Across the listing below, work out how many lines include the word "esiliina". Give the number alone.

┄┄┄┄┄┄┄┄┄┄┄┄┄┄┄┄┄┄┄┄

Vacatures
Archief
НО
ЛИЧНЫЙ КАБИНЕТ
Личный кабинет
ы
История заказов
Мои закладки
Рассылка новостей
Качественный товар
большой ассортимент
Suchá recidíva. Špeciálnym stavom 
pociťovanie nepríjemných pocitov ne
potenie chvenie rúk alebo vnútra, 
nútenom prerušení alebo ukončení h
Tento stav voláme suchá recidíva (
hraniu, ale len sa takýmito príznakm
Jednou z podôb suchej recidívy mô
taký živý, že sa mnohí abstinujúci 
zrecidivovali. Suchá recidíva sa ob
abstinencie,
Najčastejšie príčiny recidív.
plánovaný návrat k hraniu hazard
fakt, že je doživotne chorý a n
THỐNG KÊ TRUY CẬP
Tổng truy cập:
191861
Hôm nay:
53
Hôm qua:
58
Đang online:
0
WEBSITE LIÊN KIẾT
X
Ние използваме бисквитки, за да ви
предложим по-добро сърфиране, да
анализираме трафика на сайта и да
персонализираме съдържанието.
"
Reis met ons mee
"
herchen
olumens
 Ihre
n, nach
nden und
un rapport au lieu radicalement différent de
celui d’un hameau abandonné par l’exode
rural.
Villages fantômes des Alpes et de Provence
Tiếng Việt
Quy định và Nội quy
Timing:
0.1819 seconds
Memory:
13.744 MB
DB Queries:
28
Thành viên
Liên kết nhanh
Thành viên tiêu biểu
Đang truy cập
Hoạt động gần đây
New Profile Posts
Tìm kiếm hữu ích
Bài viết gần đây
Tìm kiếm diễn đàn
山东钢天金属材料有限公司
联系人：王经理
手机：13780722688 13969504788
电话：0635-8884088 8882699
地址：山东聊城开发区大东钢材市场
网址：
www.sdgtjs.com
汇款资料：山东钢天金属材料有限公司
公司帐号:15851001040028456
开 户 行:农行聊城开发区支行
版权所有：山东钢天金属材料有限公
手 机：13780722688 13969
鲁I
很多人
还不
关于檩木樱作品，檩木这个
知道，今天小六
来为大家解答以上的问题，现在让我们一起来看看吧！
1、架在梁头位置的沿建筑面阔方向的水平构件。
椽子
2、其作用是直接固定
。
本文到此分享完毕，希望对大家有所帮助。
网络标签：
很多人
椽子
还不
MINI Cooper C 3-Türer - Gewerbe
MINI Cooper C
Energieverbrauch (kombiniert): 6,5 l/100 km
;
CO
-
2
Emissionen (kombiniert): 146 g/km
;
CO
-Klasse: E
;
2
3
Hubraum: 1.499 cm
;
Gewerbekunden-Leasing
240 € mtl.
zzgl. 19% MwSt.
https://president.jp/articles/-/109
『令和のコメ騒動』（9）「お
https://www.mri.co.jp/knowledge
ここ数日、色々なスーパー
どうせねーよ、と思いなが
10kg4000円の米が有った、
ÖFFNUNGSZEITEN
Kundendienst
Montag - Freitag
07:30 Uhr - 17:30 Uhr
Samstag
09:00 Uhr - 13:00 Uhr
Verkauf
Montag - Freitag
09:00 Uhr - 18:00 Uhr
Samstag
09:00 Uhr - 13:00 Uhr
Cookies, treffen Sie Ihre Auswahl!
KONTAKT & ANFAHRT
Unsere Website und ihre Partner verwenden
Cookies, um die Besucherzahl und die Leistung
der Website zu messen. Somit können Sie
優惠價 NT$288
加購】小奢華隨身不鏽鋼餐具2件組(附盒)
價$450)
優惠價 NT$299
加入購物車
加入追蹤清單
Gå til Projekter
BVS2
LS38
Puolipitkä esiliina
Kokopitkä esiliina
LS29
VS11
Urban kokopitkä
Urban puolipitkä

┄┄┄┄┄┄┄┄┄┄┄┄┄┄┄┄┄┄┄┄

Expected answer -
2